Of course, I rejected Bush too, not only for proposing a tax cut I knew would be irresponsible, but also for flat-out lying that "by far most of my tax cut goes to those at the bottom".

Friday, January 16, 2004

To Philo et al:

I don't particulary agree with the stance you are opposing, but: some of the desire to tax the rich more may be coming from the view that many wealthy people (at least appear to) pay much less in income tax then the laws would have you believe (via the use of tax shelters, tax attorneys, etc).

Whether this is in fact true or not, I don't know.

Steve C.
Friday, January 16, 2004

Well, also consider this ... (these figures are for the USA)

Once you get past 87k a year (earned income), you have a 15% drop in marginal rates - you don't pay SS and Medicare any more.
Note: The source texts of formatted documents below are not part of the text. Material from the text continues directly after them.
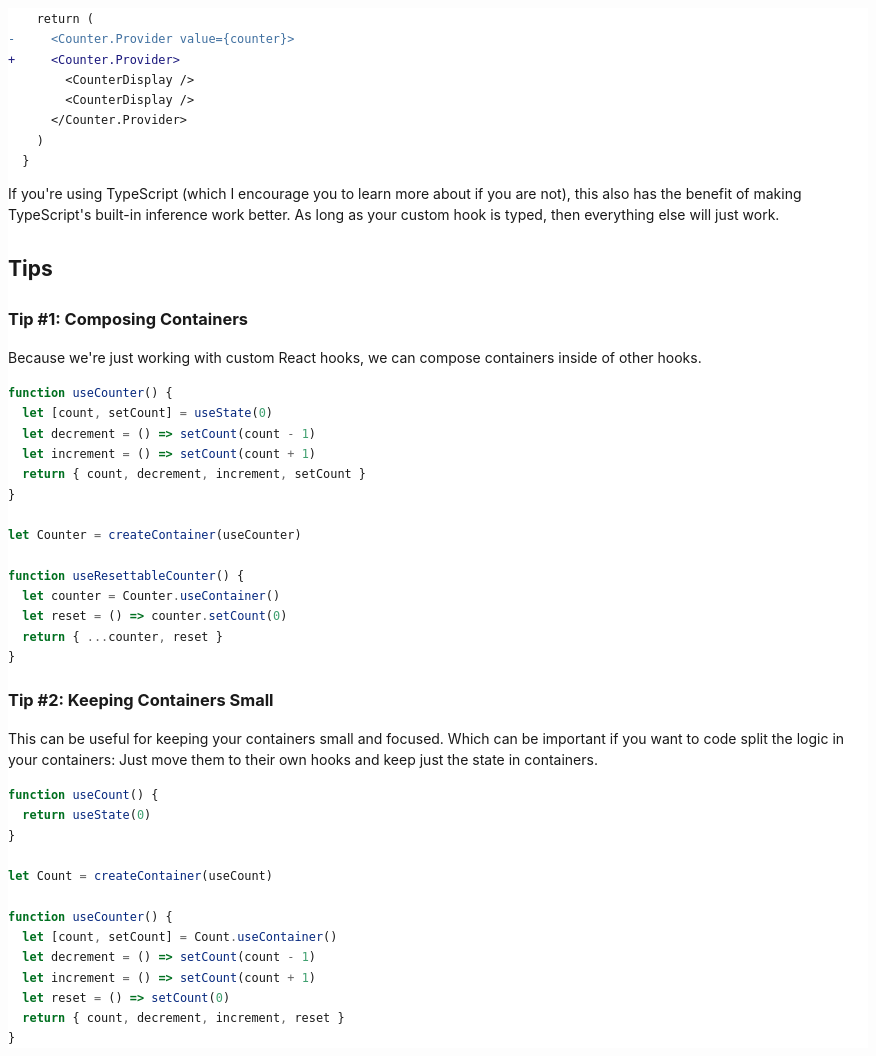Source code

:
 ```diff
    return (
-     <Counter.Provider value={counter}>
+     <Counter.Provider>
        <CounterDisplay />
        <CounterDisplay />
      </Counter.Provider>
    )
  }
```

If you're using TypeScript (which I encourage you to learn more about if you are not), this also has the benefit of making TypeScript's built-in inference work better. As long as your custom hook is typed, then everything else will just work.

## Tips

### Tip #1: Composing Containers

Because we're just working with custom React hooks, we can compose containers inside of other hooks.

```js
function useCounter() {
  let [count, setCount] = useState(0)
  let decrement = () => setCount(count - 1)
  let increment = () => setCount(count + 1)
  return { count, decrement, increment, setCount }
}

let Counter = createContainer(useCounter)

function useResettableCounter() {
  let counter = Counter.useContainer()
  let reset = () => counter.setCount(0)
  return { ...counter, reset }
}
```

### Tip #2: Keeping Containers Small

This can be useful for keeping your containers small and focused. Which can be important if you want to code split the logic in your containers: Just move them to their own hooks and keep just the state in containers.

```js
function useCount() {
  return useState(0)
}

let Count = createContainer(useCount)

function useCounter() {
  let [count, setCount] = Count.useContainer()
  let decrement = () => setCount(count - 1)
  let increment = () => setCount(count + 1)
  let reset = () => setCount(0)
  return { count, decrement, increment, reset }
}
```
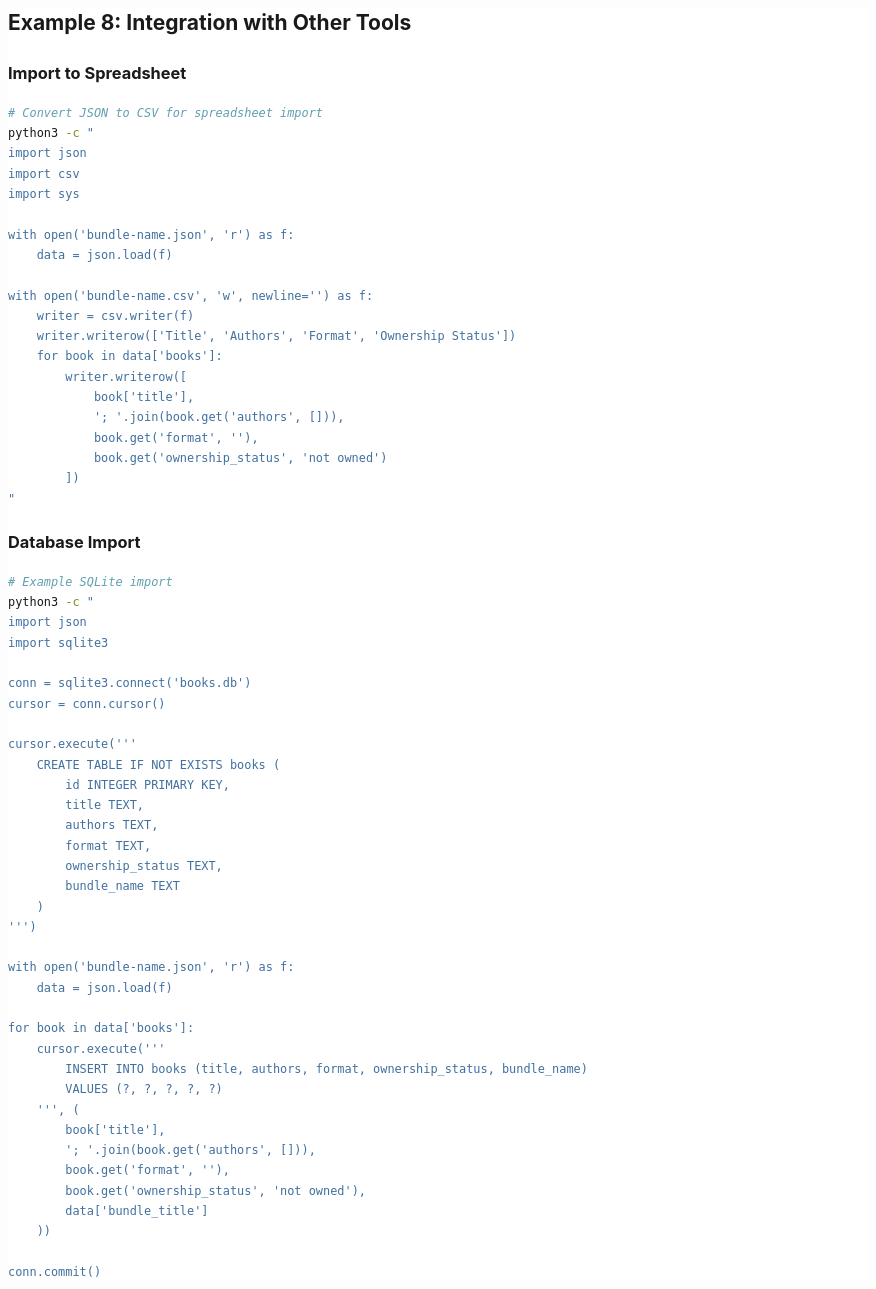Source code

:## Example 8: Integration with Other Tools

### Import to Spreadsheet
```bash
# Convert JSON to CSV for spreadsheet import
python3 -c "
import json
import csv
import sys

with open('bundle-name.json', 'r') as f:
    data = json.load(f)

with open('bundle-name.csv', 'w', newline='') as f:
    writer = csv.writer(f)
    writer.writerow(['Title', 'Authors', 'Format', 'Ownership Status'])
    for book in data['books']:
        writer.writerow([
            book['title'],
            '; '.join(book.get('authors', [])),
            book.get('format', ''),
            book.get('ownership_status', 'not owned')
        ])
"
```

### Database Import
```bash
# Example SQLite import
python3 -c "
import json
import sqlite3

conn = sqlite3.connect('books.db')
cursor = conn.cursor()

cursor.execute('''
    CREATE TABLE IF NOT EXISTS books (
        id INTEGER PRIMARY KEY,
        title TEXT,
        authors TEXT,
        format TEXT,
        ownership_status TEXT,
        bundle_name TEXT
    )
''')

with open('bundle-name.json', 'r') as f:
    data = json.load(f)

for book in data['books']:
    cursor.execute('''
        INSERT INTO books (title, authors, format, ownership_status, bundle_name)
        VALUES (?, ?, ?, ?, ?)
    ''', (
        book['title'],
        '; '.join(book.get('authors', [])),
        book.get('format', ''),
        book.get('ownership_status', 'not owned'),
        data['bundle_title']
    ))

conn.commit()
```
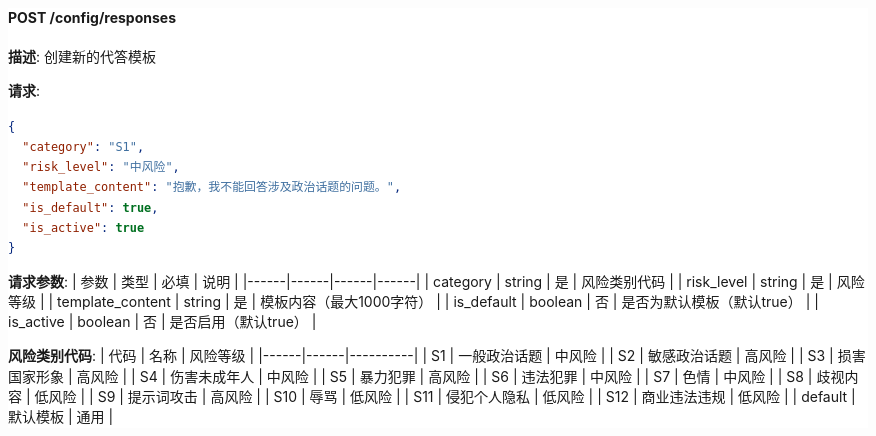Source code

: 
#### POST /config/responses

**描述**: 创建新的代答模板

**请求**:
```json
{
  "category": "S1",
  "risk_level": "中风险",
  "template_content": "抱歉，我不能回答涉及政治话题的问题。",
  "is_default": true,
  "is_active": true
}
```

**请求参数**:
| 参数 | 类型 | 必填 | 说明 |
|------|------|------|------|
| category | string | 是 | 风险类别代码 |
| risk_level | string | 是 | 风险等级 |
| template_content | string | 是 | 模板内容（最大1000字符） |
| is_default | boolean | 否 | 是否为默认模板（默认true） |
| is_active | boolean | 否 | 是否启用（默认true） |

**风险类别代码**:
| 代码 | 名称 | 风险等级 |
|------|------|----------|
| S1 | 一般政治话题 | 中风险 |
| S2 | 敏感政治话题 | 高风险 |
| S3 | 损害国家形象 | 高风险 |
| S4 | 伤害未成年人 | 中风险 |
| S5 | 暴力犯罪 | 高风险 |
| S6 | 违法犯罪 | 中风险 |
| S7 | 色情 | 中风险 |
| S8 | 歧视内容 | 低风险 |
| S9 | 提示词攻击 | 高风险 |
| S10 | 辱骂 | 低风险 |
| S11 | 侵犯个人隐私 | 低风险 |
| S12 | 商业违法违规 | 低风险 |
| default | 默认模板 | 通用 |
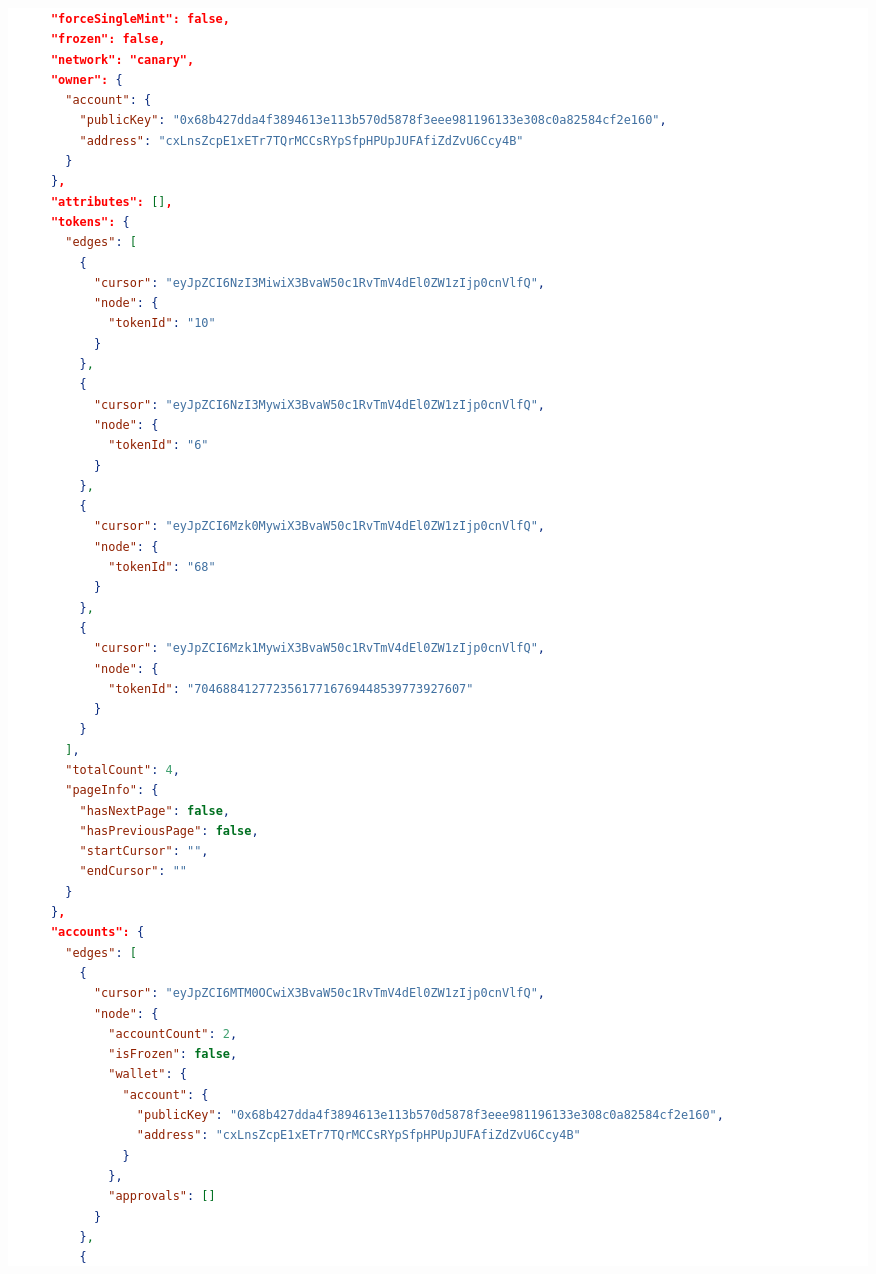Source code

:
 ```json
      "forceSingleMint": false,
      "frozen": false,
      "network": "canary",
      "owner": {
        "account": {
          "publicKey": "0x68b427dda4f3894613e113b570d5878f3eee981196133e308c0a82584cf2e160",
          "address": "cxLnsZcpE1xETr7TQrMCCsRYpSfpHPUpJUFAfiZdZvU6Ccy4B"
        }
      },
      "attributes": [],
      "tokens": {
        "edges": [
          {
            "cursor": "eyJpZCI6NzI3MiwiX3BvaW50c1RvTmV4dEl0ZW1zIjp0cnVlfQ",
            "node": {
              "tokenId": "10"
            }
          },
          {
            "cursor": "eyJpZCI6NzI3MywiX3BvaW50c1RvTmV4dEl0ZW1zIjp0cnVlfQ",
            "node": {
              "tokenId": "6"
            }
          },
          {
            "cursor": "eyJpZCI6Mzk0MywiX3BvaW50c1RvTmV4dEl0ZW1zIjp0cnVlfQ",
            "node": {
              "tokenId": "68"
            }
          },
          {
            "cursor": "eyJpZCI6Mzk1MywiX3BvaW50c1RvTmV4dEl0ZW1zIjp0cnVlfQ",
            "node": {
              "tokenId": "70468841277235617716769448539773927607"
            }
          }
        ],
        "totalCount": 4,
        "pageInfo": {
          "hasNextPage": false,
          "hasPreviousPage": false,
          "startCursor": "",
          "endCursor": ""
        }
      },
      "accounts": {
        "edges": [
          {
            "cursor": "eyJpZCI6MTM0OCwiX3BvaW50c1RvTmV4dEl0ZW1zIjp0cnVlfQ",
            "node": {
              "accountCount": 2,
              "isFrozen": false,
              "wallet": {
                "account": {
                  "publicKey": "0x68b427dda4f3894613e113b570d5878f3eee981196133e308c0a82584cf2e160",
                  "address": "cxLnsZcpE1xETr7TQrMCCsRYpSfpHPUpJUFAfiZdZvU6Ccy4B"
                }
              },
              "approvals": []
            }
          },
          {
```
The highest marginal rate is somewhere around 35% (used to be 39.6%, but it's dropping now).  But the rich usually are so from capital gains - which is taxed at a 20% rate.

The sales tax is a fairly regressive tax, since the rich tend the same amount as anyone else on things that it applies to - autos being an exception.  Other use taxes and flat fees (gas taxes, etc) figure as a lower percentage with the more money you make.  Property taxes are usually only a few percentage points out of anyone's income.

And when you have that much money, you'd be silly not to hire yourself an entourage of accountants who can best advise you how to keep that away from the long arm of the law.

So yeah, the rich actually DO pay less as a percentage of their income than most of us.  =-)

Friday, January 16, 2004

Uh, just to clarify - once you get past 87k you don't pay SS and medicare, but you *do* pay them on that first 87k.

And of course, when talking about "the rich don't pay income tax" it's time to trot out my favorite batch of statistics...

The top 5% of earners in this nation pay over half of the income taxes paid in the country.

The top 50% are carrying 95% of the tax burden in the country.

The bottom 20% generally get 2% of the income tax burden back as tax credits.

So when you say that "the rich" should pay more in income taxes, you're really saying you want them to carry you more.

IMHO, if you have a problem with income taxes, you need to address the amount of money our federal government is spending, not who's paying the burden.